BEGIN

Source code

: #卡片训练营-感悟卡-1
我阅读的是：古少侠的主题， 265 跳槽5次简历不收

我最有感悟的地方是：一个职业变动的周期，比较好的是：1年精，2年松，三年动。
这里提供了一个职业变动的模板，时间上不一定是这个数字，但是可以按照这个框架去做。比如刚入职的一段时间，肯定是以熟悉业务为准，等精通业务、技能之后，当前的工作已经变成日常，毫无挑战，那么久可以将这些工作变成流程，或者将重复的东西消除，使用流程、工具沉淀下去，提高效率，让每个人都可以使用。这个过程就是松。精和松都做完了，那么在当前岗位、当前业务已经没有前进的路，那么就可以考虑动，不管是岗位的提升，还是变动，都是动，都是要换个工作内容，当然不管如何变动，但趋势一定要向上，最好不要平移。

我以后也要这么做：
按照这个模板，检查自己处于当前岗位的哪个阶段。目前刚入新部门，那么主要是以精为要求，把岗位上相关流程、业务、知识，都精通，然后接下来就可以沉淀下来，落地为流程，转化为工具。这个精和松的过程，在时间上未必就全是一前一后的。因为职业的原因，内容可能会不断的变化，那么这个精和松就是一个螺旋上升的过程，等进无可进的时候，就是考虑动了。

END

_Task details_. Faithfully write out the entire listing, line by line.

_Exercise result_.
Source code

: #卡片训练营-感悟卡-1
我阅读的是：古少侠的主题， 265 跳槽5次简历不收

我最有感悟的地方是：一个职业变动的周期，比较好的是：1年精，2年松，三年动。
这里提供了一个职业变动的模板，时间上不一定是这个数字，但是可以按照这个框架去做。比如刚入职的一段时间，肯定是以熟悉业务为准，等精通业务、技能之后，当前的工作已经变成日常，毫无挑战，那么久可以将这些工作变成流程，或者将重复的东西消除，使用流程、工具沉淀下去，提高效率，让每个人都可以使用。这个过程就是松。精和松都做完了，那么在当前岗位、当前业务已经没有前进的路，那么就可以考虑动，不管是岗位的提升，还是变动，都是动，都是要换个工作内容，当然不管如何变动，但趋势一定要向上，最好不要平移。

我以后也要这么做：
按照这个模板，检查自己处于当前岗位的哪个阶段。目前刚入新部门，那么主要是以精为要求，把岗位上相关流程、业务、知识，都精通，然后接下来就可以沉淀下来，落地为流程，转化为工具。这个精和松的过程，在时间上未必就全是一前一后的。因为职业的原因，内容可能会不断的变化，那么这个精和松就是一个螺旋上升的过程，等进无可进的时候，就是考虑动了。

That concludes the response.